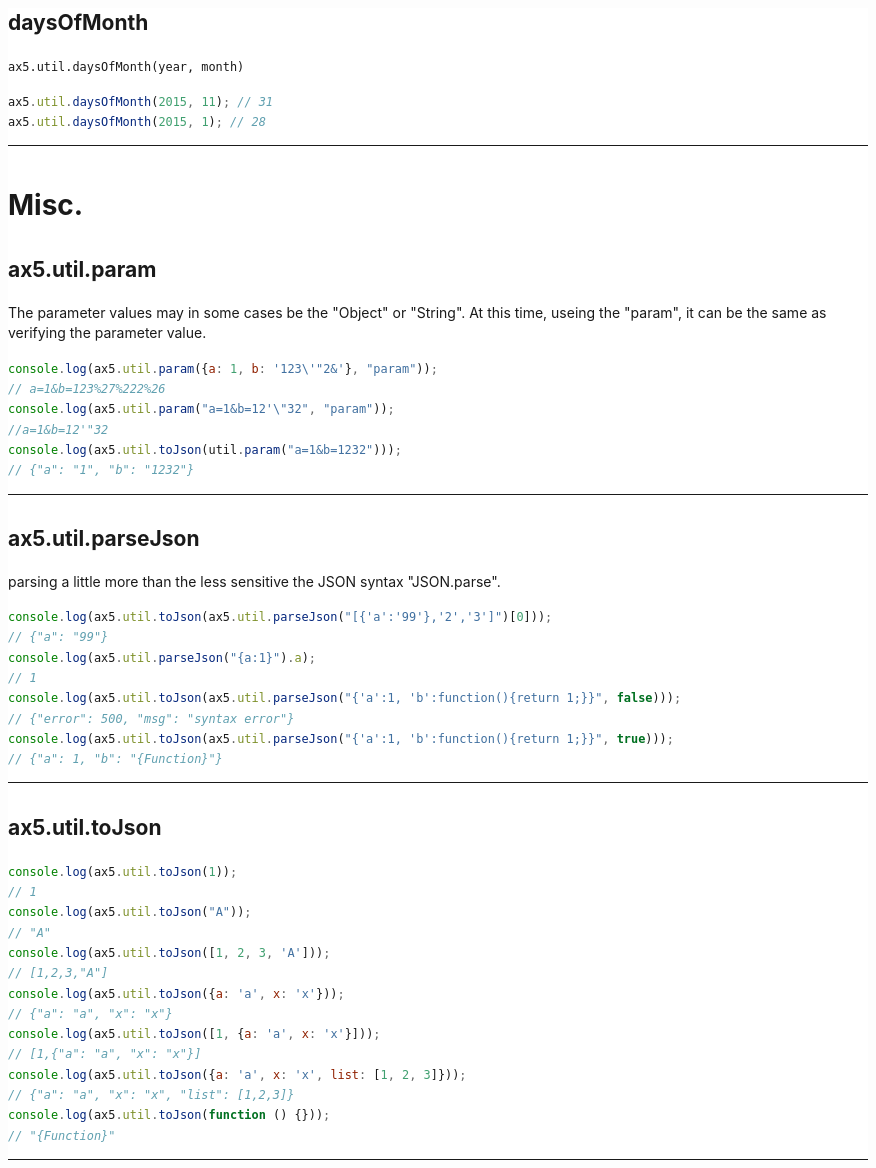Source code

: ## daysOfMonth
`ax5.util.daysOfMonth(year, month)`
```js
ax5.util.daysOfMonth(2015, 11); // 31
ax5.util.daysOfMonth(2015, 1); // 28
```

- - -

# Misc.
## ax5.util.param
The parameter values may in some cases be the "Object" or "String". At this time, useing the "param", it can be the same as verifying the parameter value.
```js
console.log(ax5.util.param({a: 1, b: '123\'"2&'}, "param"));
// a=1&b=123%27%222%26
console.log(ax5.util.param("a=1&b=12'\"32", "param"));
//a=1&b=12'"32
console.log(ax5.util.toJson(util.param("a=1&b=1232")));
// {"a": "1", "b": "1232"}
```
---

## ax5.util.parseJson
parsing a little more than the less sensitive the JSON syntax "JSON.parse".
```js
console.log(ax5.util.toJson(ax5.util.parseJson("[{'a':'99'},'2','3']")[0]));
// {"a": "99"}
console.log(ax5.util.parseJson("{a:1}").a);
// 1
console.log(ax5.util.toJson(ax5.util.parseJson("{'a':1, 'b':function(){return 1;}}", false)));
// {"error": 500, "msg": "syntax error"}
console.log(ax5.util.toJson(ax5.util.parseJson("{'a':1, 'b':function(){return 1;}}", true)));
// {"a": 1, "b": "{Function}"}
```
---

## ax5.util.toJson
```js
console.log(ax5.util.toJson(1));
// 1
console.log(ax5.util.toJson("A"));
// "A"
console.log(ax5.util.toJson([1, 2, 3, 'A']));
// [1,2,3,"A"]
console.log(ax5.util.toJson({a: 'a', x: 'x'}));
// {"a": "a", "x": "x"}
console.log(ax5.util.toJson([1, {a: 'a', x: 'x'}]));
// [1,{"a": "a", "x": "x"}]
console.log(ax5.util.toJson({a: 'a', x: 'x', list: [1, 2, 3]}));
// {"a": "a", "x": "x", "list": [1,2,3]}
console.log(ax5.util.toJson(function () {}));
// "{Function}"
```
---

────

— ACTION ITEM —
Strip out the pictures and quote the remaining data word for word.

— ANSWER —
Source code

: ## daysOfMonth
`ax5.util.daysOfMonth(year, month)`
```js
ax5.util.daysOfMonth(2015, 11); // 31
ax5.util.daysOfMonth(2015, 1); // 28
```

- - -

# Misc.
## ax5.util.param
The parameter values may in some cases be the "Object" or "String". At this time, useing the "param", it can be the same as verifying the parameter value.
```js
console.log(ax5.util.param({a: 1, b: '123\'"2&'}, "param"));
// a=1&b=123%27%222%26
console.log(ax5.util.param("a=1&b=12'\"32", "param"));
//a=1&b=12'"32
console.log(ax5.util.toJson(util.param("a=1&b=1232")));
// {"a": "1", "b": "1232"}
```
---

## ax5.util.parseJson
parsing a little more than the less sensitive the JSON syntax "JSON.parse".
```js
console.log(ax5.util.toJson(ax5.util.parseJson("[{'a':'99'},'2','3']")[0]));
// {"a": "99"}
console.log(ax5.util.parseJson("{a:1}").a);
// 1
console.log(ax5.util.toJson(ax5.util.parseJson("{'a':1, 'b':function(){return 1;}}", false)));
// {"error": 500, "msg": "syntax error"}
console.log(ax5.util.toJson(ax5.util.parseJson("{'a':1, 'b':function(){return 1;}}", true)));
// {"a": 1, "b": "{Function}"}
```
---

## ax5.util.toJson
```js
console.log(ax5.util.toJson(1));
// 1
console.log(ax5.util.toJson("A"));
// "A"
console.log(ax5.util.toJson([1, 2, 3, 'A']));
// [1,2,3,"A"]
console.log(ax5.util.toJson({a: 'a', x: 'x'}));
// {"a": "a", "x": "x"}
console.log(ax5.util.toJson([1, {a: 'a', x: 'x'}]));
// [1,{"a": "a", "x": "x"}]
console.log(ax5.util.toJson({a: 'a', x: 'x', list: [1, 2, 3]}));
// {"a": "a", "x": "x", "list": [1,2,3]}
console.log(ax5.util.toJson(function () {}));
// "{Function}"
```
---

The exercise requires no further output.